EXCERPT:
*** Begin section ***

couldn’t even think of a good lie. He told me that he was looking for people with more experience. I was rejected. Once again, I had been rejected because I had no experience.

            I was about to give up, just call it all in. I felt like my chance would never come. I was sitting at my computer one evening when an email popped up. I opened it and began reading. It was from the president of Cardinal Filmworks. He was asking for people to help him on his camera crew for “a new film called Lightning in a Bottle.” I froze. I reread the first few lines to make sure I wasn’t missing something. It seemed surreal. The more I read, the faster my heart began to beat.  He asked for a resume to see how experienced I was. I decided to do the only thing I could to ensure the job. I lied. I made up movies, jobs, experiences that never existed. It was wrong, but I needed to be a part of this incredible opportunity. The next day, I received another email. I hastily opened it and scanned the words for something positive.  At the bottom of the missive read, “I would like you to join this project.” I was elated. It was like finding the Holy Grail and El Dorado at the same time. I was basking in the glow of the email. It wasn’t until minutes later that I realized the gravity of the situation. It hit me like a ton of bricks. I still had no experience. Even though I had received this email, I still had never been close to a film set. Being hired did not change the fact that I knew nothing about filmmaking.

            The first day of filming quickly came. It was a cold autumn morning. I slithered out of bed at five. The air was crisp and bitter like only an autumn morning in Muncie could be, but was filled with electricity. I was more excited and more nervous than I thought I ever could be. We drove for an hour to a labyrinth of a forest in Anderson. The precision of the crew was militaristic. Everyone knew his or her specific role. It was like a finally tuned veteran orchestra and I stood out as the rookie. I stammered and tripped and dropped everything I touched. It only got worse as each minute went by. People were coming up to me and asking for help finding C-clamps, C-47s, light kits, 35mm lenses, bounce boards, balancing sheets, boom poles, dollies, and cat skins. I knew what none of those were. I was forced to stand in waist deep frozen water to set up equipment, dig holes in the mud, and move eighty pound rocks from the river all in the name of film. I had never come close to a tripod, so when the director asked me to set up his tripod, I froze. I looked at the tripod the same way a surgeon would look at an open ribcage. It was made up of three plastic legs, but it looked like it had the intricacy of a pocket watch. The sweat began to drip down my forehead. My hands began to quiver. My vision blurred.  The world around me became eerily quiet. I stared at this monumental task before me. I didn’t know where to begin. I picked it up and adjusted the leg clamps. The extensions slid out and locked into place. It was over. I had done it. I looked up at the sunrise with a triumphant glow.
*** End section ***
THE DATA:
*** Begin section ***
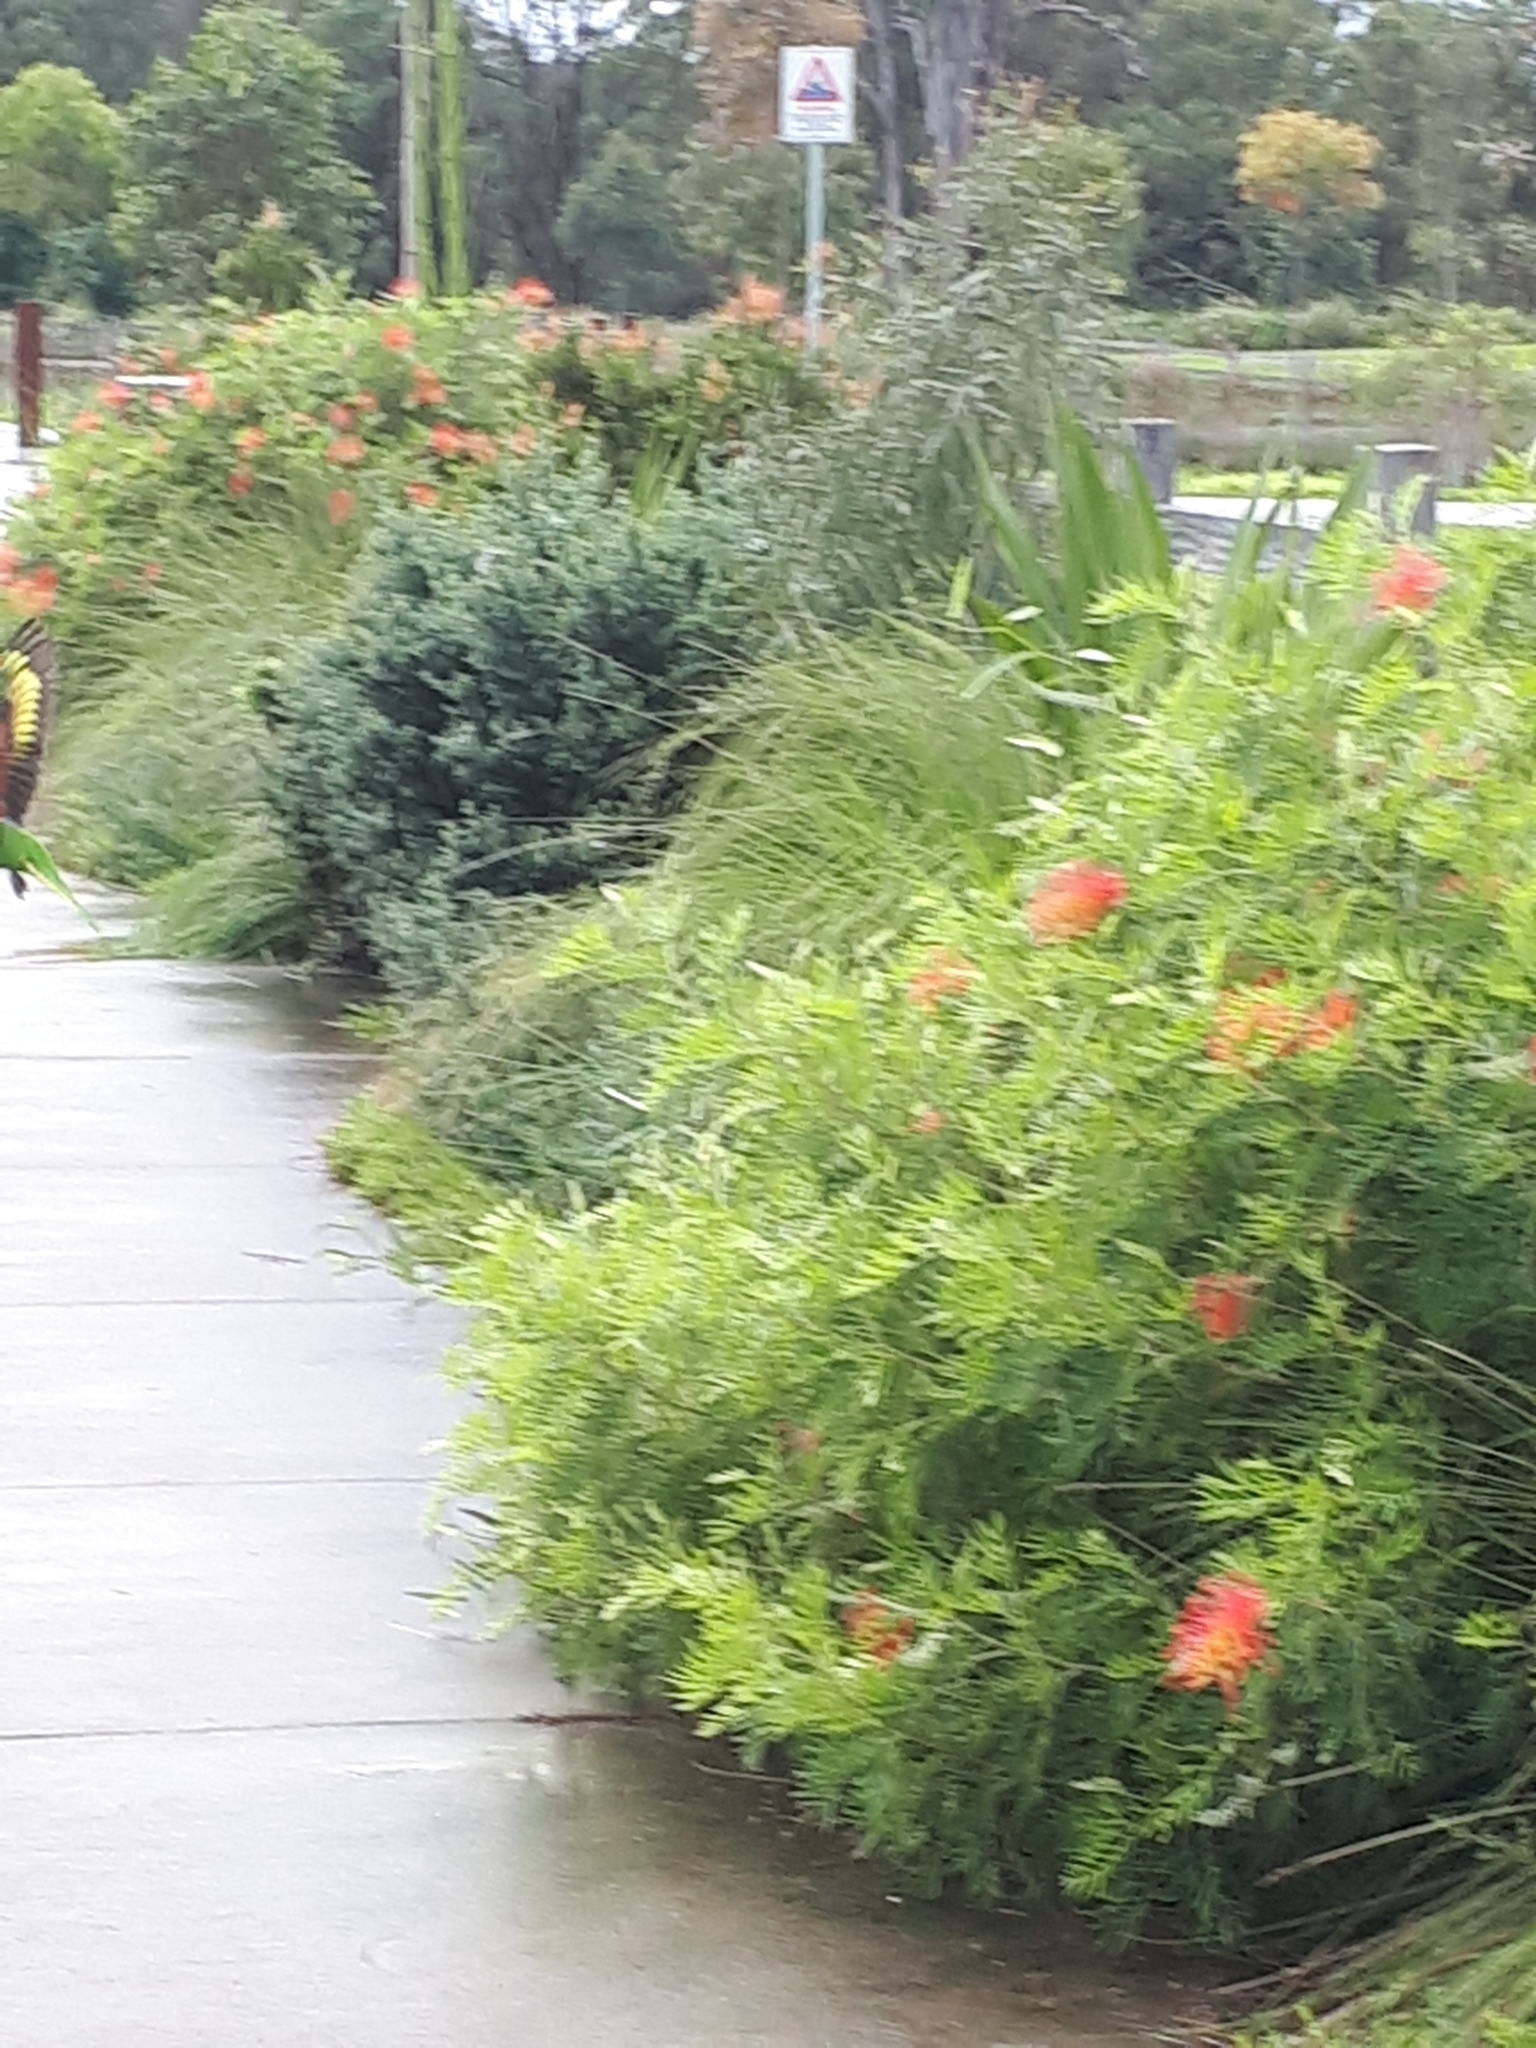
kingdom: Animalia
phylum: Chordata
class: Aves
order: Psittaciformes
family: Psittacidae
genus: Trichoglossus
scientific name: Trichoglossus haematodus
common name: Coconut lorikeet
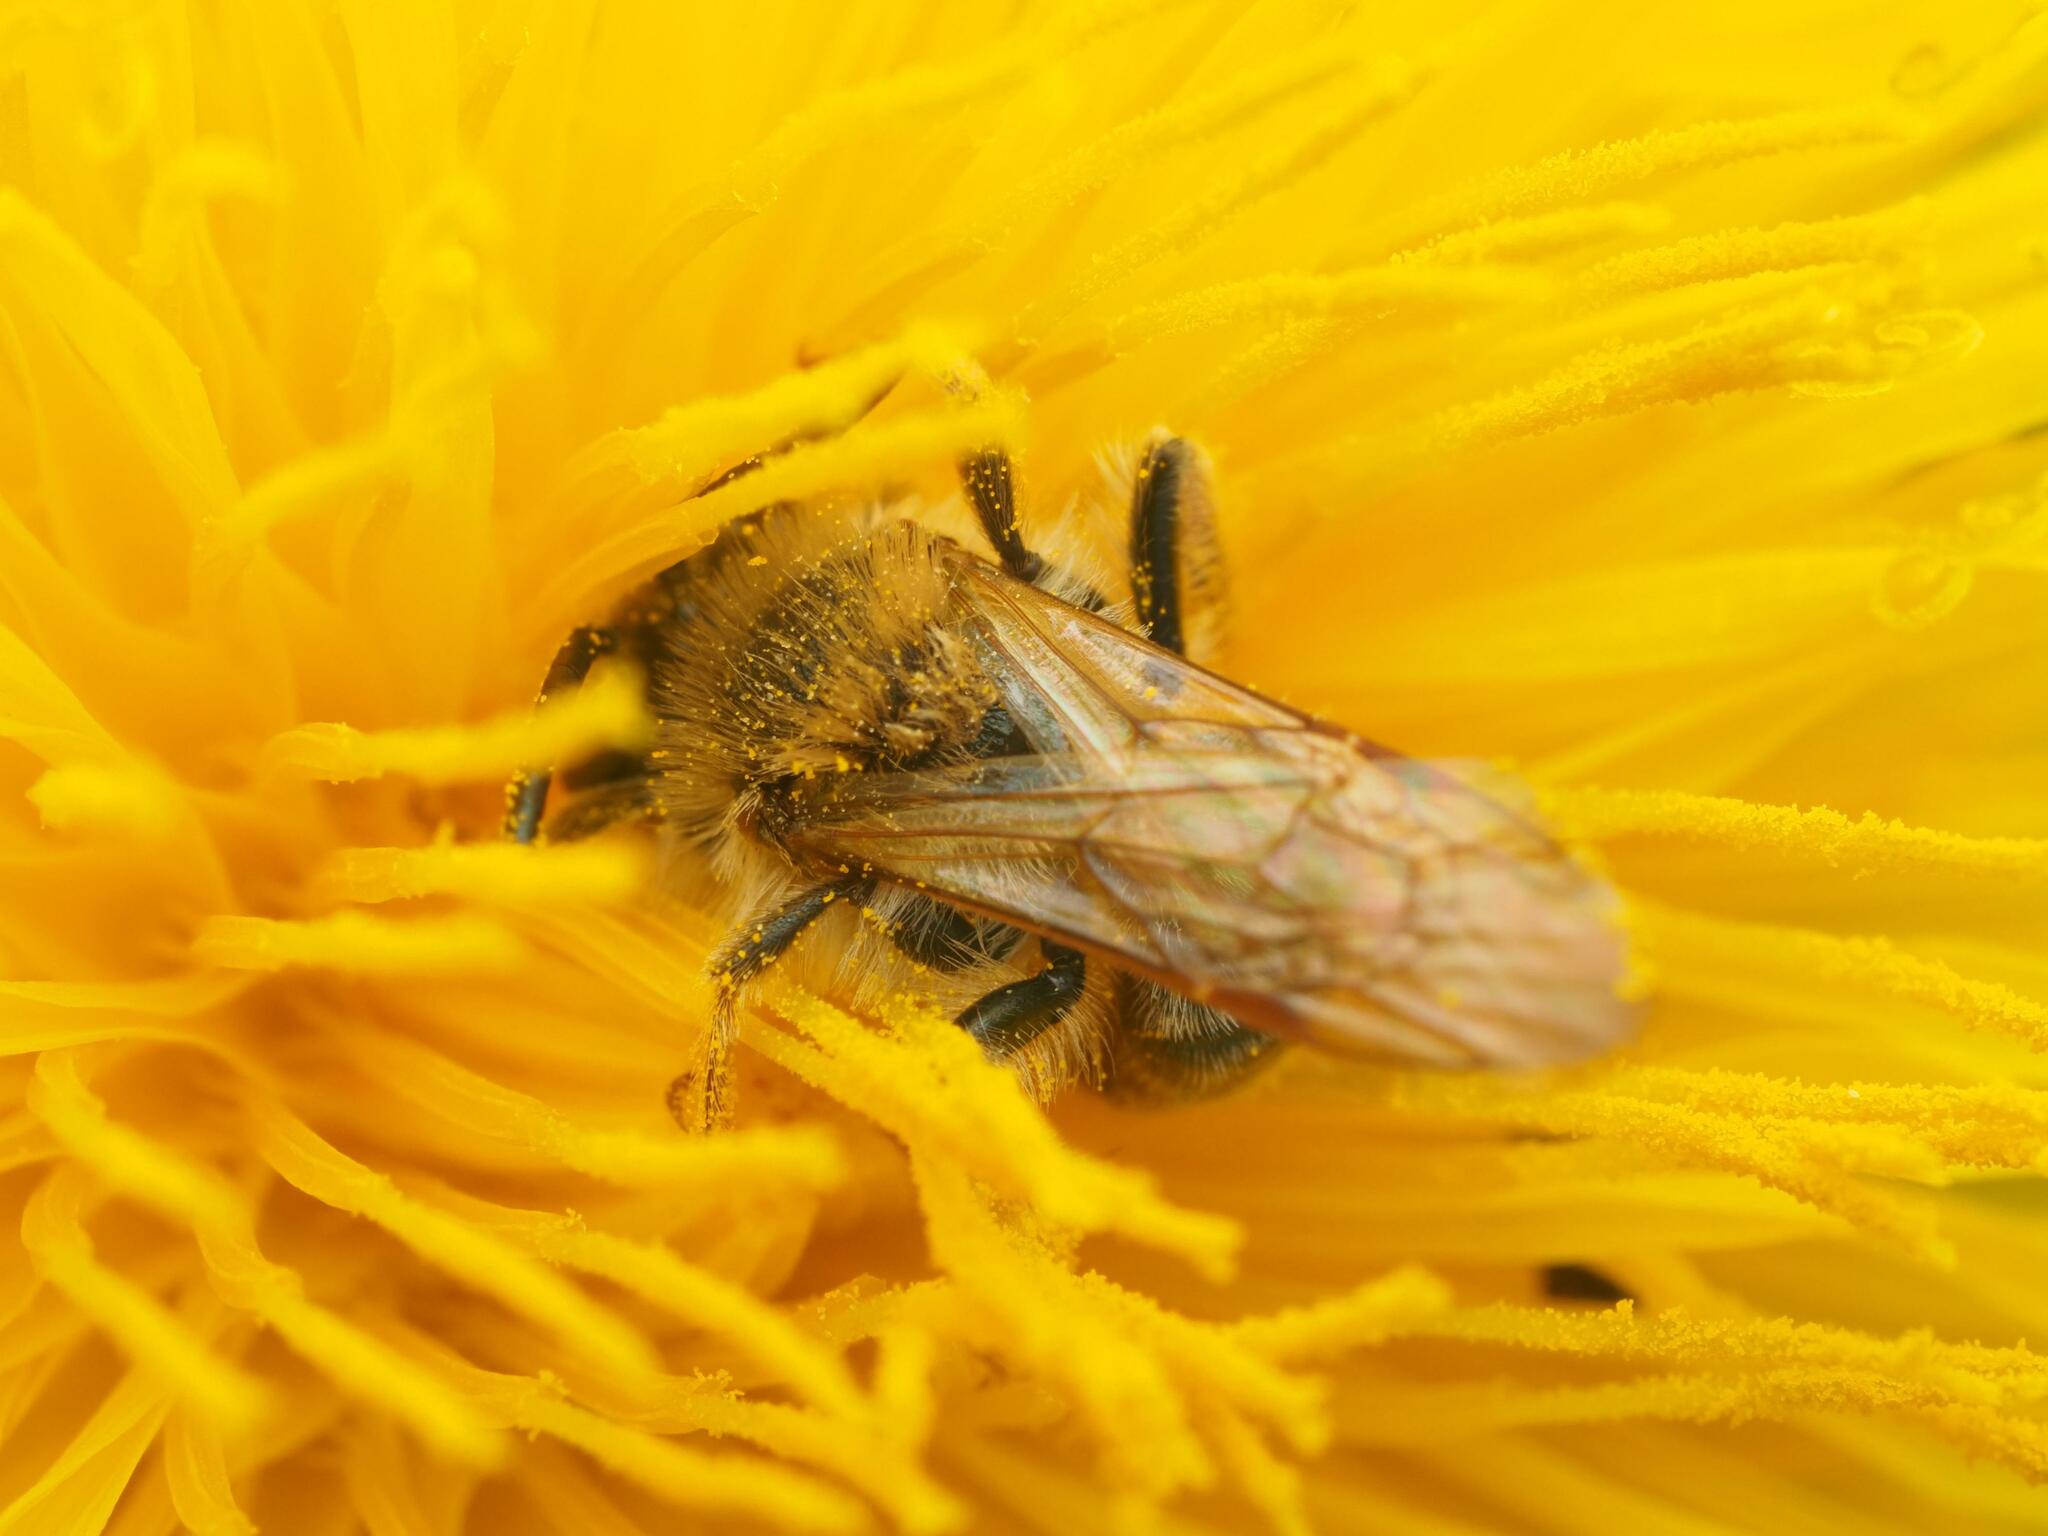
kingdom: Animalia
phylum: Arthropoda
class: Insecta
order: Hymenoptera
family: Andrenidae
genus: Andrena
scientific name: Andrena haemorrhoa
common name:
*** End section ***
ACTIVITIES:
a. Reproduce the film crew narrative from "couldn’t even think" through "I had no experience.", inclusive, replacing every instance of "rejected" with "turned down".
b. In the film crew narrative, what was the title of the new film for which the president of Cardinal Filmworks sought camera crew members?
c. Continue the narrative about working on a film crew from the point at which it ends.

ANSWERS PROVIDED:
a.
couldn’t even think of a good lie. He told me that he was looking for people with more experience. I was turned down. Once again, I had been turned down because I had no experience.

b. Lightning in a Bottle.

c.
            The day only got easier. Things seemed to simply fall into place and go smoothly. The sun rose and protected the crew from the freezing November air. The shoot lasted thirteen hours. I finally made it back to my dorm, frozen, wet, bruised, battered, and exhausted. Yet I was strangely elated, satisfied in my hard days work. I woke up that morning expecting to craft an amazing film, and instead set up a tripod. I had learned something that day. It was small compared to everything else, but I did learn. And to me, that was enough.  I had to lie constantly and fight constantly and work hard to get to that set so I could set up that tripod by a river in Anderson, but it was worth all of it. I knew it would take time and hard work, but eventually I would learn how to make movies and be great at what I want to do. After constant setbacks and let downs, I became confident that things would be good.